Exercise objective> The lines to be copied are those below that contain "probability".
======== Data listing ========
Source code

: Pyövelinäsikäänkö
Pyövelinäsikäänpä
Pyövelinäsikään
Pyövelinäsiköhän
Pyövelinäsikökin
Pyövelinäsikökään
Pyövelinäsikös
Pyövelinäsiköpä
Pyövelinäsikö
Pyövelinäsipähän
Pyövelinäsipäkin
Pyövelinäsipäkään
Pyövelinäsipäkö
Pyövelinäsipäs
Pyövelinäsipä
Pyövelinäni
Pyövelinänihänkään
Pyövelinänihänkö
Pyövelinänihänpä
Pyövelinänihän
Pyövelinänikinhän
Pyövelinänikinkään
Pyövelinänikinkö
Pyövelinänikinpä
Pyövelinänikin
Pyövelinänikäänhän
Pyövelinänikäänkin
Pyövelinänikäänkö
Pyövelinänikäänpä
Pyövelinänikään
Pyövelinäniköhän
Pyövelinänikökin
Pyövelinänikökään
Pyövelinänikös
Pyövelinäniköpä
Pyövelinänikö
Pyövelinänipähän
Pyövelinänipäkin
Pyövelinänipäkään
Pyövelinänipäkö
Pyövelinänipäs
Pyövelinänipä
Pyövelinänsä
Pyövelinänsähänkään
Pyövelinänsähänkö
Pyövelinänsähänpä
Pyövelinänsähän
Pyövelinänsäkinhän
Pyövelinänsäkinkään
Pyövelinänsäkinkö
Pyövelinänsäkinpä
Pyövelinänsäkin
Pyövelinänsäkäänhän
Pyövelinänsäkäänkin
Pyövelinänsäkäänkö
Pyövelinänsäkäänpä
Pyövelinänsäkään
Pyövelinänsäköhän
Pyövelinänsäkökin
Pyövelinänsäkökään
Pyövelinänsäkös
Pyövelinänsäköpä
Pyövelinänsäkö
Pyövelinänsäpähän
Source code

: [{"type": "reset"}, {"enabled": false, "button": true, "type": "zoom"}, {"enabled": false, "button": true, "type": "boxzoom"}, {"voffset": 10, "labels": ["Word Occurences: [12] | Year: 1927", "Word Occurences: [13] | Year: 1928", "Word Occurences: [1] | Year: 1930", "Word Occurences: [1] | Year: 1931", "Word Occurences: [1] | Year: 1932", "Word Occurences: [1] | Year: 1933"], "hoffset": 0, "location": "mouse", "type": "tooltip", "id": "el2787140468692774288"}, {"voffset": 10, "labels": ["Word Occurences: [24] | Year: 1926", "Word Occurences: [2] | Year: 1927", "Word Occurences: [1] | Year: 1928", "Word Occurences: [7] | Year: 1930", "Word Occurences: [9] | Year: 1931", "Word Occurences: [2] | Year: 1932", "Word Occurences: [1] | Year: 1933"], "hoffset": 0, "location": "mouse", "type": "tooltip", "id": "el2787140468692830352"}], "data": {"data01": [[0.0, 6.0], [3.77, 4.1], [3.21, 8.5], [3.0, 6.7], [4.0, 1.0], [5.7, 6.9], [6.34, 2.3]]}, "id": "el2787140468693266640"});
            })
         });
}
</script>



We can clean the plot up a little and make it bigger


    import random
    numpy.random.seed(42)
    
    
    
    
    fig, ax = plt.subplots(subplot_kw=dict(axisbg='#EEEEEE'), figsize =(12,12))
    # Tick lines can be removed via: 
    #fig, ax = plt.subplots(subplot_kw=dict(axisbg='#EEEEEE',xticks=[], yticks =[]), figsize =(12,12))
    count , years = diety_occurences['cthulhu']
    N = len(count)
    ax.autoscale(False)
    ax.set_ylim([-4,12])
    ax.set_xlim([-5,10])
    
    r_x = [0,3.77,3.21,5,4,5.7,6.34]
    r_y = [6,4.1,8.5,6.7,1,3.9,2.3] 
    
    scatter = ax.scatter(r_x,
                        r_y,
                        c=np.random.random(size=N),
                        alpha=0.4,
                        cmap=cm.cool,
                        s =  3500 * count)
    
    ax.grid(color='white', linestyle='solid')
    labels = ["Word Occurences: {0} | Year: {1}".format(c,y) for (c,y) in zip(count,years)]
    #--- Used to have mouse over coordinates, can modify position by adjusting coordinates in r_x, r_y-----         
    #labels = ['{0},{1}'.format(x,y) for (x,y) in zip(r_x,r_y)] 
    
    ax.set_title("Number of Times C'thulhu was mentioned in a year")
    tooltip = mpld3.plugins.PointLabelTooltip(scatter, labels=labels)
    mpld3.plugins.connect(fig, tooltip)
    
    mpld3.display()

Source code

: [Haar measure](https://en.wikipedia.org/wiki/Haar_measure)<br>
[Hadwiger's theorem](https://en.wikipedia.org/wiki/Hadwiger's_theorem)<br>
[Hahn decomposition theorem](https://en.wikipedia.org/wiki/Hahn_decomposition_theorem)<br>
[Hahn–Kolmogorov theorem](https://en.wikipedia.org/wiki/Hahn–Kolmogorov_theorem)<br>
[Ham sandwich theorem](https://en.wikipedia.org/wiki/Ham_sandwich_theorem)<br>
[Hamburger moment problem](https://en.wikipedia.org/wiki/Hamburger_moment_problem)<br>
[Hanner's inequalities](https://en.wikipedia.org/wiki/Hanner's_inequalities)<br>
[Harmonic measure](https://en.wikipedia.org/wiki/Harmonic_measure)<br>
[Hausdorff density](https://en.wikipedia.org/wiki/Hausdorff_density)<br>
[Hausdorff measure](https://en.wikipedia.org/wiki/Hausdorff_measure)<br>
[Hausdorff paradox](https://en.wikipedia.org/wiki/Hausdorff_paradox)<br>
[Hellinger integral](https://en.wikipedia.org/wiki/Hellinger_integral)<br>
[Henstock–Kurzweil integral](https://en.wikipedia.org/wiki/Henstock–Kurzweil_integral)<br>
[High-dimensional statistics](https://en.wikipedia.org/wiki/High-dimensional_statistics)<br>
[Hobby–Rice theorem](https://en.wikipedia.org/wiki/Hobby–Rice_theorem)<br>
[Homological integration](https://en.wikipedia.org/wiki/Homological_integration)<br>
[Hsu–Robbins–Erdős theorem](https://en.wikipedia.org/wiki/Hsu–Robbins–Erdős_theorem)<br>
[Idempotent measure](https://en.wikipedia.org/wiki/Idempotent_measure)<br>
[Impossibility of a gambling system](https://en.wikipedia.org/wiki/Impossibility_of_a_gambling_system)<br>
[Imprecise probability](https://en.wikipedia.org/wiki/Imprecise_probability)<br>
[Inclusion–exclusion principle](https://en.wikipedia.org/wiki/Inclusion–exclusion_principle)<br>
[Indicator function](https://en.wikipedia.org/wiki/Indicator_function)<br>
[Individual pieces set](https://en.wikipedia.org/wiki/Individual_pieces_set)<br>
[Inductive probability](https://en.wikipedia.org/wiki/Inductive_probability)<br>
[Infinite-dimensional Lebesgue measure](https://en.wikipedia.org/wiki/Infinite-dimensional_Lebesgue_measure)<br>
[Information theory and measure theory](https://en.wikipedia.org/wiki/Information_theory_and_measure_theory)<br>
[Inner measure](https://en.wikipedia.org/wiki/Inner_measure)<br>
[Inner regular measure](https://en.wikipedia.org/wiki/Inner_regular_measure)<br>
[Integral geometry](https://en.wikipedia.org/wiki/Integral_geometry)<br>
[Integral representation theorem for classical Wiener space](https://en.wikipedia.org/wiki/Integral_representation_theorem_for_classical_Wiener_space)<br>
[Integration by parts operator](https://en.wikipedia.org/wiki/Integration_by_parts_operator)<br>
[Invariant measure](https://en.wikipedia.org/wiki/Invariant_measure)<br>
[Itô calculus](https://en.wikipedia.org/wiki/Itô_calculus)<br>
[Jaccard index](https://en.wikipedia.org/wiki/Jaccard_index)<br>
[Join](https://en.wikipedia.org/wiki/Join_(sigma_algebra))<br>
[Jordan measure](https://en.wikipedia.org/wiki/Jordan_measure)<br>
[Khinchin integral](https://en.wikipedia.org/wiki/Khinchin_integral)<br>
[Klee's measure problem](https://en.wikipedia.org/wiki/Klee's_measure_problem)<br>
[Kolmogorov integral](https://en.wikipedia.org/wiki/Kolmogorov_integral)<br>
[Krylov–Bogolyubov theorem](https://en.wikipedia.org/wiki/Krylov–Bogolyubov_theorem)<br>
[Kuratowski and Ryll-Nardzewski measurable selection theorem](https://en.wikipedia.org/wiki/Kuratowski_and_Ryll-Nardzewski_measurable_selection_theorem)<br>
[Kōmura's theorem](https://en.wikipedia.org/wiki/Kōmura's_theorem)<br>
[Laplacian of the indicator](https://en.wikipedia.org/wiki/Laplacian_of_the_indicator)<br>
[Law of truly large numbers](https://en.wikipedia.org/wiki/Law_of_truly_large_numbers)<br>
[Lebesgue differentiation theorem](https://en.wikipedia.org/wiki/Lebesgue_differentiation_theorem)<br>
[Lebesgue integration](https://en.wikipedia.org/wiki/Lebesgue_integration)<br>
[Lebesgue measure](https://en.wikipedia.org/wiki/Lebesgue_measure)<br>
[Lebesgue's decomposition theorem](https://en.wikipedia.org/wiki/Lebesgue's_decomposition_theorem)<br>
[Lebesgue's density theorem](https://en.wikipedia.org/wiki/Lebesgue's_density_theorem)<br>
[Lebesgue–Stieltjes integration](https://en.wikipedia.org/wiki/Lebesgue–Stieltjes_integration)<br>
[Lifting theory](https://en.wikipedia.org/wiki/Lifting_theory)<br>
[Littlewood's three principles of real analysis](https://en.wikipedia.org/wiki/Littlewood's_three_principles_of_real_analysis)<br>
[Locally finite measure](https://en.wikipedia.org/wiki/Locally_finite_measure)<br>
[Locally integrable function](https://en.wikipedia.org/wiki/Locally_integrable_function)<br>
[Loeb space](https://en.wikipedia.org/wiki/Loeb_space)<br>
========
Exercise output>
[Imprecise probability](https://en.wikipedia.org/wiki/Imprecise_probability)<br>
[Inductive probability](https://en.wikipedia.org/wiki/Inductive_probability)<br>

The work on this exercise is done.